"It was one of those for sure," he said. "Anytime you're in a slump like that, it feels like it's going to last forever."
Then he smacked a single, stole a base and hit a double in his next game against the Padres. The stolen base is always his way of feeling productive.
"I'm a singles hitter," he said. "So if I can turn one base into two, that's great. That's what I need to do. It's how can I contribute."
Suddenly, LeMahieu turned a corner. Since June 6, the Rockies second baseman is hitting .365 (19-for-52) with four doubles, one homer and five stolen bases.
He's become a steady producer out of the No. 2 spot in the Rockies order and is contributing to the team's Major League-best stolen-base percentage of 85 percent. Entering Tuesday's game Colorado has stolen 58 bases and been caught just 10 times.
"They tell you here to be aggressive," LeMahieu said. "The organization, through Triple-A, is aggressive on the bases. I love it. That's what I like to do, so it works out really well for me."

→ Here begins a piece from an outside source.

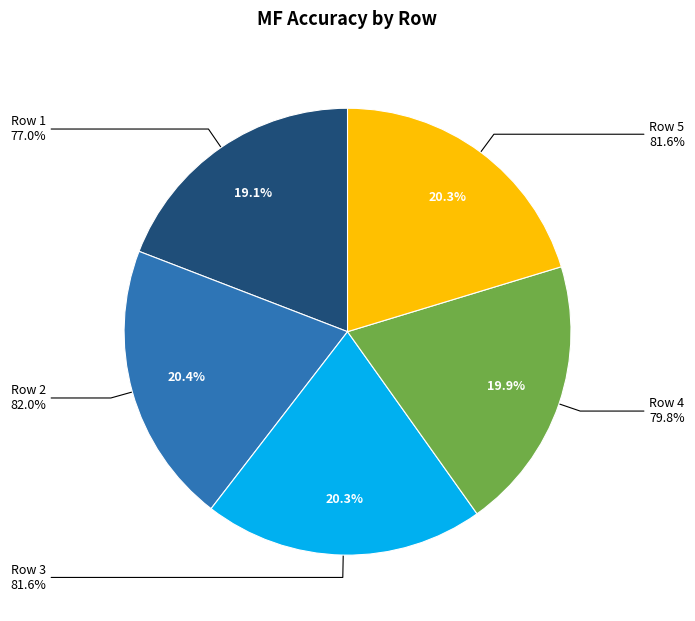

Which category has the smallest portion of the pie?

Row 1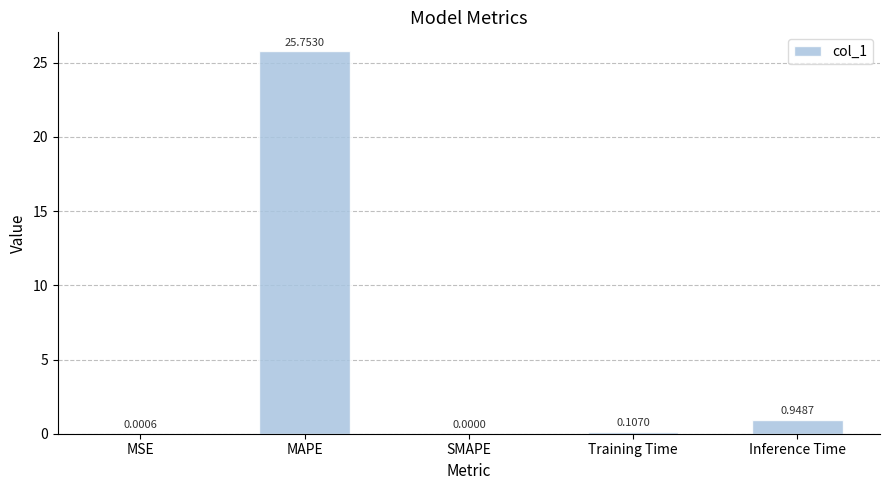

Which label corresponds to the largest value in the chart?

MAPE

In 81 games with the Rockies last season, LeMahieu was 1-for-3 in stolen base attempts. He's 9-for-9 with the Rockies this year after going 8-for-10 with Triple-A Colorado Springs.
Especially against the Red Sox, LeMahieu's speed should continue to be an asset.
With David Ross on the 60-day disabled list with a concussion, the Red Sox have put much of the catching burden on Jarred Saltalamacchia, who has thrown out just 19 percent of stolen-base attempts this season entering Tuesday's game, fourth-worst among qualified catchers.
LaMahieu was acquired from the Cubs with Tyler Colvin in the trade that sent Ian Stewart and Casey Weathers to Chicago before the 2012 season. Stewart, who spent five years with the Rockies, was signed to a one-year deal worth $2 million to play with the Cubs this season, but hit just .168 in Triple-A and was released on Tuesday.